Initially I grouped loans into rate bands such as below 20%, 20-23%, 24-27%, 28% and over. There is little difference between the sub 28% groupings so I feel there is only a need to show loans below 28% and those at or above 28%.
2013 shows 345 loans below 28%, of which 5 have defaulted giving a default rate of 1.45% 2013 shows 601 loans at or above 28%, of which 33 have defaulted giving a default rate of 5.49% The average rate of interest for the 2 groups was 28.09% vs 18.11%
Bear in mind that the average age of these 'defaultable' 2013 loans will be about 10 months, and there is scope for the annual default rate to climb higher.

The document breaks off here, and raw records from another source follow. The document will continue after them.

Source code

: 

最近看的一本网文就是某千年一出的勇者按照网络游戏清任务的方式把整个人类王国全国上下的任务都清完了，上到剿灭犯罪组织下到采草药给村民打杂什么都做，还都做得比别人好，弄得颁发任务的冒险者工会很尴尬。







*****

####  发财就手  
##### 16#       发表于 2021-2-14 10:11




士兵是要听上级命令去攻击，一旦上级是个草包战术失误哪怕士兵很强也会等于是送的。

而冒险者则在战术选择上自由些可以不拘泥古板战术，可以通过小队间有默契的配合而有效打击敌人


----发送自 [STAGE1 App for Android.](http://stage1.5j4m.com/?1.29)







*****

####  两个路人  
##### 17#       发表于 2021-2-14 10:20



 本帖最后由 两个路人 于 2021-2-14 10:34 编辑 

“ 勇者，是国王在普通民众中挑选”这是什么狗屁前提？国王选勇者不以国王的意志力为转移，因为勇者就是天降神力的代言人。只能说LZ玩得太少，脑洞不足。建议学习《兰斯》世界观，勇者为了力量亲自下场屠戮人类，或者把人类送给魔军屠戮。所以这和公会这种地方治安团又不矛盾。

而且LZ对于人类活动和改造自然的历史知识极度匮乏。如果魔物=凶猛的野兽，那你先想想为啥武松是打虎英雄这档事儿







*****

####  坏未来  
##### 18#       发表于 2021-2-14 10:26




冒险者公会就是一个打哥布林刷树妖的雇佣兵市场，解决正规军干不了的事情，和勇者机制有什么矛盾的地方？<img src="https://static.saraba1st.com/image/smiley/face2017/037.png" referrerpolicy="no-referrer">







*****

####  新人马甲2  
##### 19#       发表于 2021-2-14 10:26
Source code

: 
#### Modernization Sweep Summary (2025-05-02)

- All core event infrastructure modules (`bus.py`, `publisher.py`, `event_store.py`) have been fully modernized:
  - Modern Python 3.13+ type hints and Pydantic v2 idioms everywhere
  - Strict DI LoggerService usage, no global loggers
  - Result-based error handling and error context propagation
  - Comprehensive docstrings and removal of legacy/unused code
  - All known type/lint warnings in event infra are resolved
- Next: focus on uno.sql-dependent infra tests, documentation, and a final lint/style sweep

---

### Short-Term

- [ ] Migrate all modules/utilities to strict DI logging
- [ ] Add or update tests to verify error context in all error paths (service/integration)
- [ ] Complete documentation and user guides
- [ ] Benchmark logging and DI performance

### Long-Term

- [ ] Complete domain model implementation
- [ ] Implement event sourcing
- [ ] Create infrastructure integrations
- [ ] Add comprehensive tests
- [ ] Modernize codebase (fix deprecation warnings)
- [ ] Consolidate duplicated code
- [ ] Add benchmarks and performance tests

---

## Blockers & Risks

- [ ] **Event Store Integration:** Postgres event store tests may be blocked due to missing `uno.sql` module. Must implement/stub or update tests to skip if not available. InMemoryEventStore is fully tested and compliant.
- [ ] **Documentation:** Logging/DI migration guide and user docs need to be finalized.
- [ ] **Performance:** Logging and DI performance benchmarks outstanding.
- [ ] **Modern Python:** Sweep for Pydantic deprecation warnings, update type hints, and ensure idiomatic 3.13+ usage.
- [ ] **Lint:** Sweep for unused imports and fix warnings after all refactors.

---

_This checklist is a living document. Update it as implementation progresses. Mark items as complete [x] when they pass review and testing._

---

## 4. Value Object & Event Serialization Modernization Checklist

To check the validity of these findings I have run the same test on the 2012 data.
2012 shows 141 loans below 28%, of which 5 have defaulted giving a default rate of 3.54% 2012 shows 92 loans at or above 28%, of which 15 have defaulted giving a default rate of 16.30% The average rate of interest for the 2 groups was 28.34% vs 16.85%
Summary
In 2012 the chance of default with 28% and above loans was 4.6x higher than with those with lower interest. In 2013 the chance of default with 28% and above loans was 3.8x higher than with those with lower interest. The higher average rate of interest with 28% loans does not, in my opinion, warrant the extremely higher risk of default.